Le chef de la diplomatie américaine Antony Blinken a appelé jeudi à en faire plus pour financer la force internationale de sécurité en Haïti, tout en pressant les autorités de transition à s’engager rapidement vers des élections dans ce pays ravagé par les gangs.
Le secrétaire d’Etat a lui-même annoncé une nouvelle aide humanitaire de 45 millions de dollars, exhortant les autres pays à contribuer au financement de cette force soutenue par les Etats-Unis et l’ONU pour appuyer la police haïtienne dépassée par les bandes criminelles dont la violence a aggravé la crise.

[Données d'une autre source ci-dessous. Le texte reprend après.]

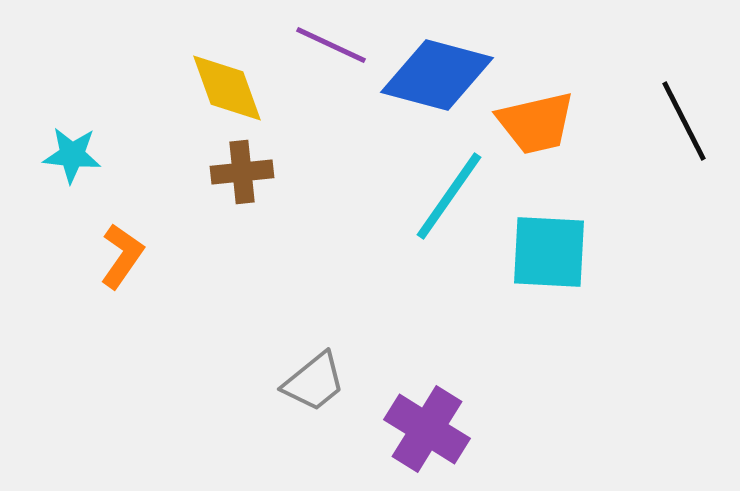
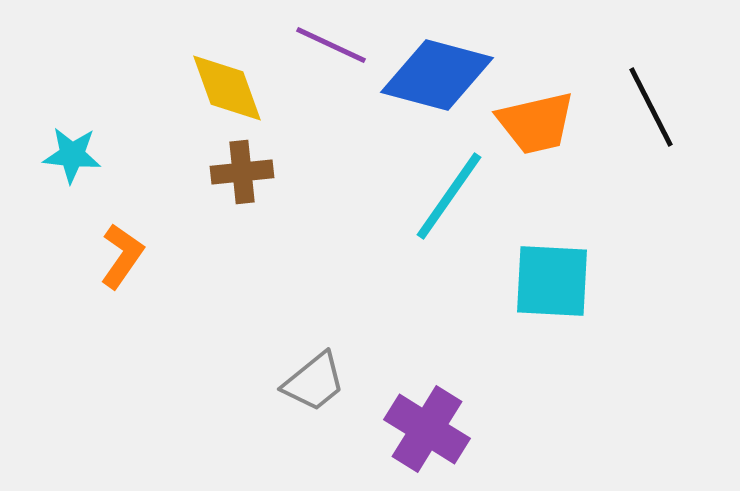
black line: moved 33 px left, 14 px up
cyan square: moved 3 px right, 29 px down
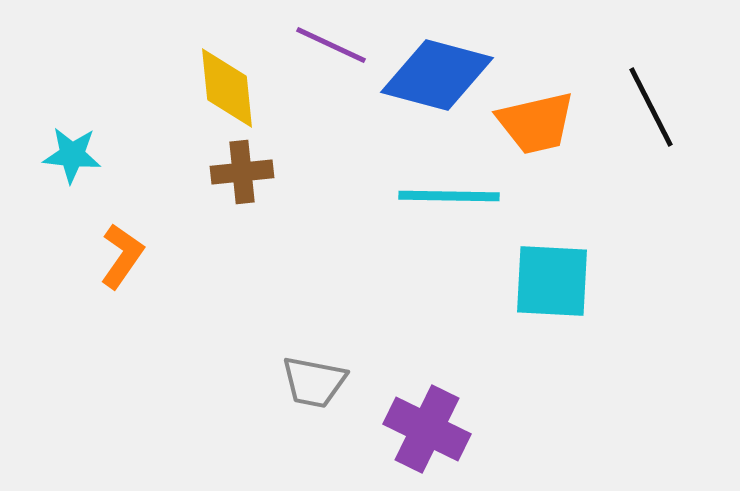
yellow diamond: rotated 14 degrees clockwise
cyan line: rotated 56 degrees clockwise
gray trapezoid: rotated 50 degrees clockwise
purple cross: rotated 6 degrees counterclockwise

« En ce moment critique, nous avons besoin de plus de fonds. Nous avons besoin de plus de personnel pour soutenir et réaliser les objectifs de cette mission », a déclaré Antony Blinken lors d’une conférence de presse, ajoutant en français: « Nous sommes avec vous! ».
Au quartier général de la Mission multinationale d’appui à la sécurité (MMAS), la force de police sous commandement kényan censée restaurer la sécurité, le secrétaire d’Etat a rencontré les responsables haïtiens et internationaux de la sécurité.
Washington, qui ne fournit pas de troupes à cette force mais en est le principal contributeur financier et en équipements, espère d’autres contributions afin d’assurer la pérennité de son financement.
– « Préparation des élections » –
Plus haut responsable américain à se rendre en Haïti depuis 2015, M. Blinken est arrivé à Port-au-Prince deux mois après que le Kenya a envoyé des policiers dans le cadre de cette force internationale longtemps attendue.
Arrivé dans la matinée, M. Blinken a tenu plusieurs réunions dans la résidence de l’ambassadeur américain.
Lors de sa rencontre avec le Premier ministre intérimaire Garry Conille, il a constaté de « réels progrès » dans le travail initial des forces internationales avec la police haïtienne.
« La sécurité est la base de tout ce qui va arriver ensuite, y compris la préparation des élections de l’année prochaine, mais aussi les services de base au peuple haïtien », a-t-il affirmé.
Le Premier ministre haïtien a reconnu une situation « extrêmement complexe » mais avec un certain optimisme. « Si nos partenaires nous soutiennent et s’engagent à nos côtés, nous atteindrons nos objectifs », a-t-il déclaré, se félicitant de progrès « tout à fait remarquables ».
« C’est un moment de grand défi, mais aussi d’espoir pour Haïti », a ajouté M. Blinken lors d’une conférence de presse avec le coordinateur du conseil présidentiel de transition Edgard Leblanc Fils. « La prochaine étape cruciale dont nous avons parlé est la mise en place d’un conseil électoral. Nous espérons qu’il sera bientôt mis en place », a-t-il souligné.
Edgard Leblanc Fils a dit espérer être en mesure de « présenter » ce conseil électoral dès la semaine prochaine avec l’objectif d’élections en novembre 2025 et un transfert de pouvoir en février 2026.
Haïti n’a plus connu d’élection depuis 2016.
– Des bandits « même pas inquiétés » –
Avec quelque 400 policiers arrivés cet été, sur les 2.500 prévus à terme, la MMAS tarde à se déployer, même si les responsables assurent qu’elle a permis de reprendre « le contrôle d’infrastructures essentielles, comme l’aéroport » de la capitale, et de rouvrir des routes qui ont favorisé le retour de milliers d’Haïtiens déplacés.
Mais deux mois après son arrivée, les habitants de la capitale commencent à perdre patience face à l’absence de résultats concrets.
« Les exactions des gangs se poursuivent et les bandits ne sont même pas inquiétés », avait déploré récemment à l’AFP Watson Laurent, un chauffeur moto-taxi de 39 ans.
Le gouvernement haïtien a d’ailleurs étendu mercredi l’état d’urgence à l’ensemble du pays.
La venue de M. Blinken coïncide aussi avec une panne d’électricité géante à Port-au-Prince ces derniers jours, après qu’un groupe de manifestants a pris d’assaut une centrale électrique.
La violence des groupes armés avait redoublé en début d’année et poussé le Premier ministre contesté Ariel Henry à démissionner.
Le secrétaire d’Etat américain s’est ensuite rendu en République dominicaine, pays qui partage l’île d’Hispaniola avec Haïti et dont les relations sont notoirement houleuses avec son voisin.
M. Blinken y rencontrera vendredi le président nouvellement réélu Luis Abinader, quelques jours après que son pays a autorisé les Etats-Unis à saisir l’avion utilisé par le président vénézuélien Nicolas Maduro, dans le cadre des sanctions américaines imposées contre Caracas.